EXTRAIT DU DOCUMENT —
3. Seconde hypothèse : l’ordre public comme " proposition de droit "

Ces éléments paraissent justifier que l’on écarte l’hypothèse selon laquelle une définition fonctionnelle de la notion d’ordre public corporel pourrait être élaborée en référence au principe de dignité de la personne humaine ; il paraît difficile de résumer le rôle, l’orientation directive des normes formant l’ordre public corporel par la notion de sauvegarde de la dignité de la personne humaine. Or il s’agissait là de l’hypothèse la plus facile à formuler, notamment du fait de la jurisprudence précitée du Conseil d’Etat, qui intègre le concept de dignité à la définition de l’ordre public telle qu’elle s’exprime par des " normes juridiques " bien définies et aisément identifiables. Il en va ainsi des exigences traditionnelles de salubrité, sécurité, et, désormais, de celle de dignité.

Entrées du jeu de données
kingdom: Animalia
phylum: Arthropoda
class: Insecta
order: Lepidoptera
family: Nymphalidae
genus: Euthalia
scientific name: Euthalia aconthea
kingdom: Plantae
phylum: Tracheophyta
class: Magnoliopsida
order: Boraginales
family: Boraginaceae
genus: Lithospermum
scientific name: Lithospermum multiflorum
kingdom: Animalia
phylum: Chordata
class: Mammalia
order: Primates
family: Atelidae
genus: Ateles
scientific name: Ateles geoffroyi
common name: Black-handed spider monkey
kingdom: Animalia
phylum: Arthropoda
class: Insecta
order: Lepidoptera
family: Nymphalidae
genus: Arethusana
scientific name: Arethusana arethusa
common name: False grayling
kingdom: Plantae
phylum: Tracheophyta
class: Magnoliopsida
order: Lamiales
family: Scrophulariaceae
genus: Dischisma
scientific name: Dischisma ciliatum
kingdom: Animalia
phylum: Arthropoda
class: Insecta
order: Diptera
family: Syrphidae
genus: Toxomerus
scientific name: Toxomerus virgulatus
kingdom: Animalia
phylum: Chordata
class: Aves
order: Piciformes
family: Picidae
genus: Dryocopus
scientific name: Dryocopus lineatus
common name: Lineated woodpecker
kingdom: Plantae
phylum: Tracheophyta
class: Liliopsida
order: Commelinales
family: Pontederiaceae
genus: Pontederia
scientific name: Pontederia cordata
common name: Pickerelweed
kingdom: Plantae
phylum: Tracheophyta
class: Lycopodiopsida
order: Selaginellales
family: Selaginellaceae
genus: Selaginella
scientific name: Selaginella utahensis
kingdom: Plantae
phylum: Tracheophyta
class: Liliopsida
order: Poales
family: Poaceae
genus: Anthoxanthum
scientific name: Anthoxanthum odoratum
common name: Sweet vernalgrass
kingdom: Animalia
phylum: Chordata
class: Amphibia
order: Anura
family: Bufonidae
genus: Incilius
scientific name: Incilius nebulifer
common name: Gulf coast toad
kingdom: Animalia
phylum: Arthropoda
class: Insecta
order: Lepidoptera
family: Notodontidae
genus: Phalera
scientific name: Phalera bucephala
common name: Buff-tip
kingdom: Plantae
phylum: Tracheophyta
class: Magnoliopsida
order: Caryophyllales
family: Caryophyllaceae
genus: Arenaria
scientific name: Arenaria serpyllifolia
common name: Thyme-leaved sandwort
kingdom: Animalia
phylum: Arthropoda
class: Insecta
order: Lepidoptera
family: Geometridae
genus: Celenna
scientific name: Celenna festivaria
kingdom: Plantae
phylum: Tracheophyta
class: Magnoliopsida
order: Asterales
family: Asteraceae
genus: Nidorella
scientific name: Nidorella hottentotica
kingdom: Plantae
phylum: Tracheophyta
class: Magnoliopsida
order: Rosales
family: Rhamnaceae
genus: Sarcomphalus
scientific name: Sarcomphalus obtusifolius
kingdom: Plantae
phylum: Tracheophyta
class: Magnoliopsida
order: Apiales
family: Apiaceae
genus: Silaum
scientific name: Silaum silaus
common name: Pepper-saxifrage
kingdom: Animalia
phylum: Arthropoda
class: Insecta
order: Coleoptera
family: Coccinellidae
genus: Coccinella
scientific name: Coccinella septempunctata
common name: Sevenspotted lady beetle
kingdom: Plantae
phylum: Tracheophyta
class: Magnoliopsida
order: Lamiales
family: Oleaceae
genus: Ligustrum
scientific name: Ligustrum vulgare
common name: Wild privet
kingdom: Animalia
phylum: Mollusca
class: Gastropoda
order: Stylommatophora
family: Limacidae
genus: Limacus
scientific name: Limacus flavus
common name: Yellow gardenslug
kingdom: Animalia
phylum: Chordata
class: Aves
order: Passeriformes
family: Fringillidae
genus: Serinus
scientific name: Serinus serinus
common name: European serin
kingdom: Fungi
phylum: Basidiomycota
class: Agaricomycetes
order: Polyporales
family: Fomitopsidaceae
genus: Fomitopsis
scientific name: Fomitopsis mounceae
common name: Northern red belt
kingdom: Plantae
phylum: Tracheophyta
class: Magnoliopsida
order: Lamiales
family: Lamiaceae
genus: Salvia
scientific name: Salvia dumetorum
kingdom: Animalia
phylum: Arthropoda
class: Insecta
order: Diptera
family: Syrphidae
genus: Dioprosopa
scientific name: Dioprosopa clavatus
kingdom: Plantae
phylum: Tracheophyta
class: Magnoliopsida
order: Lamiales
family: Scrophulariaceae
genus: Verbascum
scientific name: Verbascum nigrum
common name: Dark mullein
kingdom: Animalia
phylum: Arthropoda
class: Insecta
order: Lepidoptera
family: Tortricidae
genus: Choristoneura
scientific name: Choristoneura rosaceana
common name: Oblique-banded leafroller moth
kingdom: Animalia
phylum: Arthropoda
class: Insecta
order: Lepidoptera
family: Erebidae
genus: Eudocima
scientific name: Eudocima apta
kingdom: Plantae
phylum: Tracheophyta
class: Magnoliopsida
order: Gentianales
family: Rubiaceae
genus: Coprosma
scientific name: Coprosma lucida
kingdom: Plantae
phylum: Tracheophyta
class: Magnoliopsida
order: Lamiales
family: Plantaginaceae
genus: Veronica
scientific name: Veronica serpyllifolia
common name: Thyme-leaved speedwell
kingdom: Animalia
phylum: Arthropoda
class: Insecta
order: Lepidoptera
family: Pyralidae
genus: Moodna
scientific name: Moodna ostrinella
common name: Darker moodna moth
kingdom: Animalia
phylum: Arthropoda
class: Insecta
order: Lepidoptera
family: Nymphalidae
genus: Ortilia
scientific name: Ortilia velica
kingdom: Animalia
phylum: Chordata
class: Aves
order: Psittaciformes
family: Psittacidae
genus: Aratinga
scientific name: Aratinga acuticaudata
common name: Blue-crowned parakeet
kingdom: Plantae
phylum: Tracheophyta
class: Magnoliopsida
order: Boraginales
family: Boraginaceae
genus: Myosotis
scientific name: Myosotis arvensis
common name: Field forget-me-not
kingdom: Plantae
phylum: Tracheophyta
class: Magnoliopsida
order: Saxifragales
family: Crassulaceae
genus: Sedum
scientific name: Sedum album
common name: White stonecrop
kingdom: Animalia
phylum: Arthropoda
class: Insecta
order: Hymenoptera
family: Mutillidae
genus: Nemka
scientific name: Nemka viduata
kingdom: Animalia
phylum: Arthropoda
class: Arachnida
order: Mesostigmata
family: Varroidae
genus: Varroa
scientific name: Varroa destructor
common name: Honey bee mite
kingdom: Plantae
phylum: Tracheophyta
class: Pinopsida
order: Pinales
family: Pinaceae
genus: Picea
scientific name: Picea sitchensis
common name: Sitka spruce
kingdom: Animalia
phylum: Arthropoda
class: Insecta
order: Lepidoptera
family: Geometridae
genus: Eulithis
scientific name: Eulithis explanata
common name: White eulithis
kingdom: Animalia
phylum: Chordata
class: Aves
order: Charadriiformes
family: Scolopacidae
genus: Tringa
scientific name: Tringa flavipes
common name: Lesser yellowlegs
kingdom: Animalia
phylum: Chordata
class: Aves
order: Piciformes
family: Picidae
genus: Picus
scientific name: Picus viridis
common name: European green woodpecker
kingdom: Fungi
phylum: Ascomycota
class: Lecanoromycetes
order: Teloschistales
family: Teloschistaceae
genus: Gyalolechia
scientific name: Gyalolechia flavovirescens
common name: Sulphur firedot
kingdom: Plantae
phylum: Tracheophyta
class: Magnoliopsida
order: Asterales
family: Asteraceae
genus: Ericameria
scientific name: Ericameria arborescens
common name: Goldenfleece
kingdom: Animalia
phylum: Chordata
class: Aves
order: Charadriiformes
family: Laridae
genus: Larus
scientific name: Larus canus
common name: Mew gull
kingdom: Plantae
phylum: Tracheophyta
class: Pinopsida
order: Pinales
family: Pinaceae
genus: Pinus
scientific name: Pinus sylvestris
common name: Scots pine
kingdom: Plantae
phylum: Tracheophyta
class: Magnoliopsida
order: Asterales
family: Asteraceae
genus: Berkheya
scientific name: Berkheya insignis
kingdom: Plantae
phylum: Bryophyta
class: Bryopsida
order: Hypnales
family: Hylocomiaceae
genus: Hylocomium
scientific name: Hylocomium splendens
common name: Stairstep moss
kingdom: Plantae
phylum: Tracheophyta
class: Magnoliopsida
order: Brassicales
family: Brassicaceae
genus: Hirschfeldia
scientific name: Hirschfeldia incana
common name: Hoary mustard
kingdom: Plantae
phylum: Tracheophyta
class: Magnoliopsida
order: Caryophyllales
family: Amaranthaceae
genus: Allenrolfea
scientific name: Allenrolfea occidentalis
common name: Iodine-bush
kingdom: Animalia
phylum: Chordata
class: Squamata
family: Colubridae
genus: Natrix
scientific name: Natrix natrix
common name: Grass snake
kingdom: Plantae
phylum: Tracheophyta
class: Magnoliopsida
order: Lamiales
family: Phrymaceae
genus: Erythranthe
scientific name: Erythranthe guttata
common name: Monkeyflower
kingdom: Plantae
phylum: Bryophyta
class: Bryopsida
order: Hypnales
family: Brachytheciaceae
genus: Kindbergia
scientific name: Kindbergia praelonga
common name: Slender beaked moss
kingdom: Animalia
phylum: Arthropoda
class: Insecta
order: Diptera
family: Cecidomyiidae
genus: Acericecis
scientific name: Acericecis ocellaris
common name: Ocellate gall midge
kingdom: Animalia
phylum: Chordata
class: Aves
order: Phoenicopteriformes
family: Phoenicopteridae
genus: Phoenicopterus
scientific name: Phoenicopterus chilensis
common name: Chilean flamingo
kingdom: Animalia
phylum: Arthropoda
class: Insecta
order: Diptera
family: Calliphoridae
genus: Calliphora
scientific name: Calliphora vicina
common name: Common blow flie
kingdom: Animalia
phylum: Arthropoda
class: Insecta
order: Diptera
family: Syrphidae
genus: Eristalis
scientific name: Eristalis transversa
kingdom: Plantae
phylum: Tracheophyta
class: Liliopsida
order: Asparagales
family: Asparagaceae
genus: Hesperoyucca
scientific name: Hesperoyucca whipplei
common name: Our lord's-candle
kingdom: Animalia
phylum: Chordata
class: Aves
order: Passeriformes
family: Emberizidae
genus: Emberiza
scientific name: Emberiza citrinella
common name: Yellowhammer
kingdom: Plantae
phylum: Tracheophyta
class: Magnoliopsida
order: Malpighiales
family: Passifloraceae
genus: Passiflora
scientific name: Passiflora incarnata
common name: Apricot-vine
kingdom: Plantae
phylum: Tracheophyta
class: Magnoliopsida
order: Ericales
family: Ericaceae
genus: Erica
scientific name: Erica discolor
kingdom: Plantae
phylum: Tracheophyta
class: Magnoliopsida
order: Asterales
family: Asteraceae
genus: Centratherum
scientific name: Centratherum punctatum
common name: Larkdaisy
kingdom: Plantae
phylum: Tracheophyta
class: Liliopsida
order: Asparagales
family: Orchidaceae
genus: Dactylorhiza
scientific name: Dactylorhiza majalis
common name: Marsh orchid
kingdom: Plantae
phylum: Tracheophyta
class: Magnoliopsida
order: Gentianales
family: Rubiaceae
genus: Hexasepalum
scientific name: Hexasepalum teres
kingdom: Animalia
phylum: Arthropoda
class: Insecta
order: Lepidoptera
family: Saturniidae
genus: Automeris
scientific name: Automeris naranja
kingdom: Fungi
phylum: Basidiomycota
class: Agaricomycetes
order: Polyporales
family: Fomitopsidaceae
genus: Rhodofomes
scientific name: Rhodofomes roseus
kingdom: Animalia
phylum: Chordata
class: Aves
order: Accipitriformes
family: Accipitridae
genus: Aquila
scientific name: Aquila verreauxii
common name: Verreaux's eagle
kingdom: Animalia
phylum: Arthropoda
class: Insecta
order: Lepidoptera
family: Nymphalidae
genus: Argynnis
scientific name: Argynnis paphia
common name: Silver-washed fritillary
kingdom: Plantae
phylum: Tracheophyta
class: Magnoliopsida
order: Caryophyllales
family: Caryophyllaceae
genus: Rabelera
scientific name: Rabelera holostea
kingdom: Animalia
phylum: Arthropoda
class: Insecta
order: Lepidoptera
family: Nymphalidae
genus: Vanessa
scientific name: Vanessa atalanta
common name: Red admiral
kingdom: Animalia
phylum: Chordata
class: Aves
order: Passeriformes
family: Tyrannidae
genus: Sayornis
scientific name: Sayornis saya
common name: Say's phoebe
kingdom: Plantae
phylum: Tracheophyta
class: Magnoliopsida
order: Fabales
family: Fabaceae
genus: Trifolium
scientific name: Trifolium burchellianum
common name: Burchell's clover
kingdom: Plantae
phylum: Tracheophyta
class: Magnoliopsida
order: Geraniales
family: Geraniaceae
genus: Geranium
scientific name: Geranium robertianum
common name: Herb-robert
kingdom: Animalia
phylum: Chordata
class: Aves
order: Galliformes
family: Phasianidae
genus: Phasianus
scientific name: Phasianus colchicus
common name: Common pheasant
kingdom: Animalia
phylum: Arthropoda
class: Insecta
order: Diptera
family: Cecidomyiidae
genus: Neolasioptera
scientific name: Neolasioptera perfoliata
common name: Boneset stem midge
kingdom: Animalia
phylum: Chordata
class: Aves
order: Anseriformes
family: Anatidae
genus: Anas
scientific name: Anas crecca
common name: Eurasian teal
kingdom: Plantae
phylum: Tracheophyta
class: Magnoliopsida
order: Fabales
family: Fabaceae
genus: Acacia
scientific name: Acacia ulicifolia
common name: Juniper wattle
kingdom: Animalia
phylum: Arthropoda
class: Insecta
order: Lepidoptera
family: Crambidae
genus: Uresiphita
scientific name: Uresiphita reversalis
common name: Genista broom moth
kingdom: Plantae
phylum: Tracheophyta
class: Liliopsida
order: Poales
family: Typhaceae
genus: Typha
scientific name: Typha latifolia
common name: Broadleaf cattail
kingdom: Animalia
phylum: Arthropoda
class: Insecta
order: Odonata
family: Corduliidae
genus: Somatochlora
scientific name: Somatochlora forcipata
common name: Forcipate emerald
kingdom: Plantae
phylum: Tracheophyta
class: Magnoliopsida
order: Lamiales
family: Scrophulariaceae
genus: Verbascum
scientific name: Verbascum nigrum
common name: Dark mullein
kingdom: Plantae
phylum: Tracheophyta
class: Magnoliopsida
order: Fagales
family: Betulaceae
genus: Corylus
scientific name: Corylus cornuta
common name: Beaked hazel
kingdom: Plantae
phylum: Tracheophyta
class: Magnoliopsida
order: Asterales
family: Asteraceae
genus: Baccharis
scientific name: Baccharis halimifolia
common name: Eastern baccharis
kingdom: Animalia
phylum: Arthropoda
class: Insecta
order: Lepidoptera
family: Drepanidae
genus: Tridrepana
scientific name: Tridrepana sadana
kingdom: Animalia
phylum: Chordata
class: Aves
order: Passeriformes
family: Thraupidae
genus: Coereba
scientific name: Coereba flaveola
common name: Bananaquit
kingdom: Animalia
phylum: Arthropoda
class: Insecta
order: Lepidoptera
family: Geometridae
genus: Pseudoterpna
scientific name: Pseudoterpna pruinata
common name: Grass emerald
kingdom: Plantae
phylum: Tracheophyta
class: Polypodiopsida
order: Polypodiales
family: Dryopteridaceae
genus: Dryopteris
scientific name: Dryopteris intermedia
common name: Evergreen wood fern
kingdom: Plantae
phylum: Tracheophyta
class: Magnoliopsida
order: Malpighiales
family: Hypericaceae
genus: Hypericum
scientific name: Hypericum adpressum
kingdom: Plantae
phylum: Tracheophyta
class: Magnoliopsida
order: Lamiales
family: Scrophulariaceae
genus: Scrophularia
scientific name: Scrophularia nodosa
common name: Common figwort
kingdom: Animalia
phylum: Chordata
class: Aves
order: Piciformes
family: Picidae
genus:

ÉNONCÉ 1 — Dans le passage sur l’ordre public, remplacez « dignité de la personne humaine » par « dignité humaine » puis recopiez la partie qui s’ouvre sur les mots contenant « Ces éléments paraissent » et se termine par « celle de dignité. ».
ÉNONCÉ 2 — Veuillez indiquer quelles exigences le passage sur l’ordre public qualifie de traditionnelles.
Ces entrées n’interviennent en rien dans le travail demandé.

RÉPONSE RÉDIGÉE 1 —
Ces éléments paraissent justifier que l’on écarte l’hypothèse selon laquelle une définition fonctionnelle de la notion d’ordre public corporel pourrait être élaborée en référence au principe de dignité humaine ; il paraît difficile de résumer le rôle, l’orientation directive des normes formant l’ordre public corporel par la notion de sauvegarde de la dignité humaine. Or il s’agissait là de l’hypothèse la plus facile à formuler, notamment du fait de la jurisprudence précitée du Conseil d’Etat, qui intègre le concept de dignité à la définition de l’ordre public telle qu’elle s’exprime par des " normes juridiques " bien définies et aisément identifiables. Il en va ainsi des exigences traditionnelles de salubrité, sécurité, et, désormais, de celle de dignité.

RÉPONSE RÉDIGÉE 2 — La salubrité et la sécurité.